• **PROMPT**:
Count the lines in the records below that contain the string "Schedule", matching case exactly. Reply with the number alone.

MATERIAL FOR THIS TASK section start

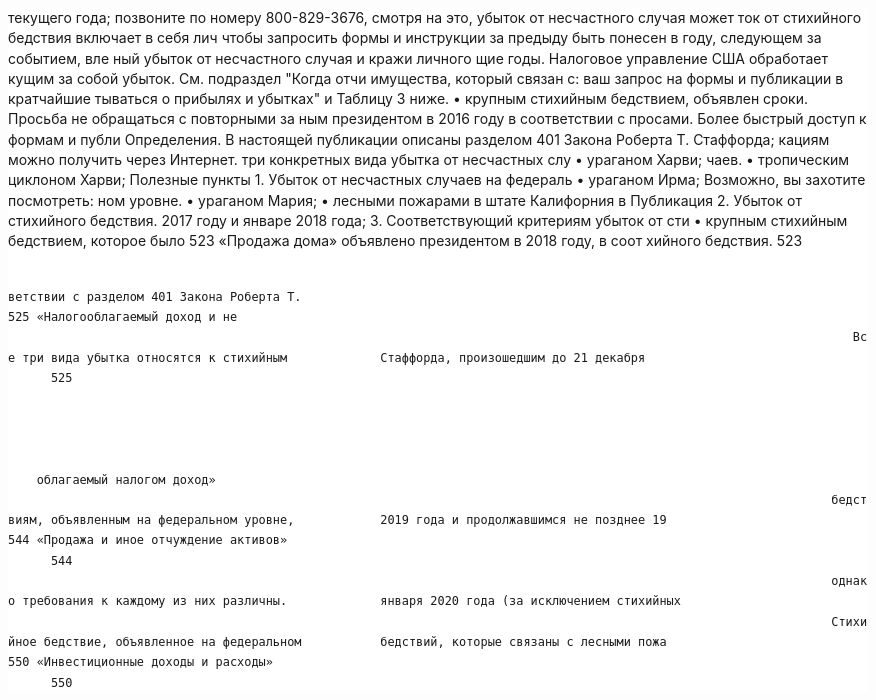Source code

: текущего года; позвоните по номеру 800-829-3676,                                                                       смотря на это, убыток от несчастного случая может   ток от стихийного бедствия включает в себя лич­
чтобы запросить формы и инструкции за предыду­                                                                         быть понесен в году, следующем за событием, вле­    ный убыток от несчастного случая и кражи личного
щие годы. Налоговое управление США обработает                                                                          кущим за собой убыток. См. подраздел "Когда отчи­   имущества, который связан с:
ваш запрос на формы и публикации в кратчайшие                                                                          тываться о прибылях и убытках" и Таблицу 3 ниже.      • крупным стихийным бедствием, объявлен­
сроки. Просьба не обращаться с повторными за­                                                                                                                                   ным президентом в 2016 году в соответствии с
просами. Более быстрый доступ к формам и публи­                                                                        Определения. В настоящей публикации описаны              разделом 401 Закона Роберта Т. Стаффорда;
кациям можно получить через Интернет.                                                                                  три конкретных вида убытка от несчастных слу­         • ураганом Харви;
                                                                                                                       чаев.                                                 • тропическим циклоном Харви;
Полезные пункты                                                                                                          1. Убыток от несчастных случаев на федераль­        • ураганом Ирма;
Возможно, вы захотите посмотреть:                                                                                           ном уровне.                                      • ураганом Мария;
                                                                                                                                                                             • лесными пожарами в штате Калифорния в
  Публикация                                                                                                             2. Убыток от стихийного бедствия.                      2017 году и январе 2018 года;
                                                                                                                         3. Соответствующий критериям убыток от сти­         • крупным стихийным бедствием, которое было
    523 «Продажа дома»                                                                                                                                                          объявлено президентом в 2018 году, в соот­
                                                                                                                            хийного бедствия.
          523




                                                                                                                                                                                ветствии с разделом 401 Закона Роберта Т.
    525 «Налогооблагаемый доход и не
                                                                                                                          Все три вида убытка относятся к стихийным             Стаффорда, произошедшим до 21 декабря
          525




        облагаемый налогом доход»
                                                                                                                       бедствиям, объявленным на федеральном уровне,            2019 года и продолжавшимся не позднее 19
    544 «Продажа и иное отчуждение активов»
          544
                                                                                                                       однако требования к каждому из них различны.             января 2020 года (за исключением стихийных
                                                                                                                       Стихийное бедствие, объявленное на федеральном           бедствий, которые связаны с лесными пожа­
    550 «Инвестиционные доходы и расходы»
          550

MATERIAL FOR THIS TASK section end
MATERIAL FOR THIS TASK section start

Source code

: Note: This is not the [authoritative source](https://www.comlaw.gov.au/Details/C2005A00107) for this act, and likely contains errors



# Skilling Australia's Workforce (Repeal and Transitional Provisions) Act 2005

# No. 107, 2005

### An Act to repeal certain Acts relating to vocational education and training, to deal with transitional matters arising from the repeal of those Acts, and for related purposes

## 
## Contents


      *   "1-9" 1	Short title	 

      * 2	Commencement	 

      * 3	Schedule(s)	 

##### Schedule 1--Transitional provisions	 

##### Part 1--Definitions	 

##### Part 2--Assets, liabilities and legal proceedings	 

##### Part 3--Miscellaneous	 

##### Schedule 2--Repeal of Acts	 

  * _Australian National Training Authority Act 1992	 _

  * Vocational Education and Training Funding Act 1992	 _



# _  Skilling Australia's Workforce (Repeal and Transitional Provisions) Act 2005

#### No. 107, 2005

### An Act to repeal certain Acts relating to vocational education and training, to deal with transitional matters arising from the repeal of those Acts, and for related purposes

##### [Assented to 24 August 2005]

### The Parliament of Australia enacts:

MATERIAL FOR THIS TASK section end

• **ANSWER BELOW**:
3